Psychodynamic therapy for panic disorder
- This therapy is based on the theory that we are shaped by our early childhood experiences, which create unconscious conflicts that can cause emotional symptoms. Your therapist will work with you to understand your early childhood experiences and how they are affecting you.
Types of providers that treat panic disorder
- A primary care provider can sometimes prescribe medications and may refer you to a mental health professional.
- A psychiatrist can help diagnose you and prescribe medications.
- A psychologist or social worker can offer talk therapy.
How to manage panic at home
It’s important to talk to a mental health provider, like a psychologist or social worker, to help you learn strategies to reduce your chance of having a panic attack. They can also give you strategies for reducing symptoms during a panic attack. Many of these strategies you can practice at home.
What to do during a panic attack
- Focus on deep breathing exercises, which can help reduce symptoms within 5–30 minutes.
- Lengthening your exhale activates the “rest and digest” response and sends signals of safety to the rest of the body. In contrast, when you are afraid, breathing becomes shallow, which triggers the fight or flight response and creates panic.
- Belly breathing, which is expanding your belly on your inhale and contracting on the exhale, can activate the rest and digest response.
- Alternate nostril breathing is when you close off one of your nostrils with your thumb while breathing through the other nostril, and then close off the alternate nostril with your index finger while breathing through the opposite nostril. This slows down breathing and encourages deep inhales and exhales.
- Grounding techniques help you stay present in your surroundings, which can prevent panic from getting worse. Scan your environment for objects around the room and describe them to yourself in detail; for example, shape, color, size or texture. Grounding techniques can reduce symptoms within 5–30 minutes.
- Positive self-talk or affirmations such as “I am safe,” “I have control over my body,” can help you challenge catastrophic thinking.
Wellness and prevention
- Exercise like walking, jogging, or lifting weights can help manage long-term symptoms of panic disorder.

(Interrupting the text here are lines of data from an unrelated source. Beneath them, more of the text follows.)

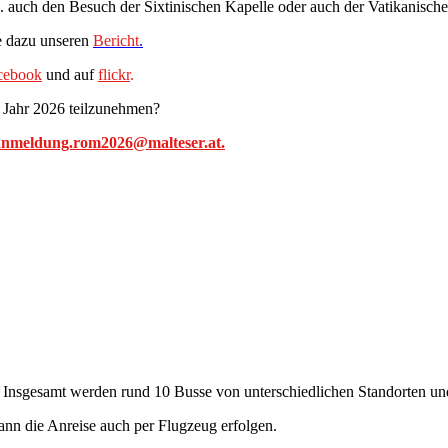
. auch den Besuch der Sixtinischen Kapelle oder auch der Vatikanischen
ie dazu unseren
Bericht
.
cebook
und auf
flickr
.
m Jahr 2026 teilzunehmen?
nmeldung.rom2026@malteser.at.
m. Insgesamt werden rund 10 Busse von unterschiedlichen Standorten 
ann die Anreise auch per Flugzeug erfolgen.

- Reduce or completely eliminate caffeinated beverages, which can increase anxiety and trigger heart palpitations.
- Try to practice relaxation exercises daily, like daily deep breathing, meditation, or yoga.
- Try to do self-care that helps you relax (a bath, reading a book, petting your dog, a hug from a loved one, journaling).
- Quit smoking if you smoke.
- Try to go to sleep at around the same time every night and wake up at the same time every morning to help your overall sleep.